Saved data entries:
=== Begin Enclosure ===

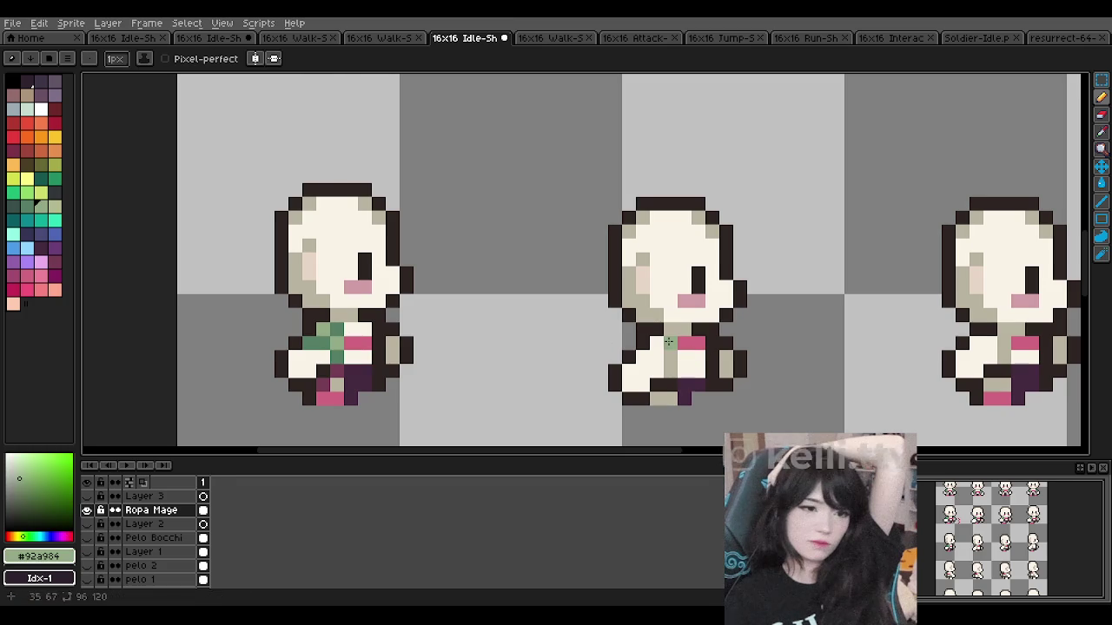
alt+click(337, 351)
click(657, 344)
mouse_move(654, 346)
mouse_down()
mouse_move(662, 363)
mouse_move(649, 356)
mouse_up()
Step: Undo the last chest stroke and place single dark green pixels lower on the middle sprite's chest
key(ctrl+z)
click(641, 370)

=== End Enclosure ===

Every line of the entries that includes "click" must be copied into the answer.

• _Task output_
alt+click(337, 351)
click(657, 344)
click(641, 370)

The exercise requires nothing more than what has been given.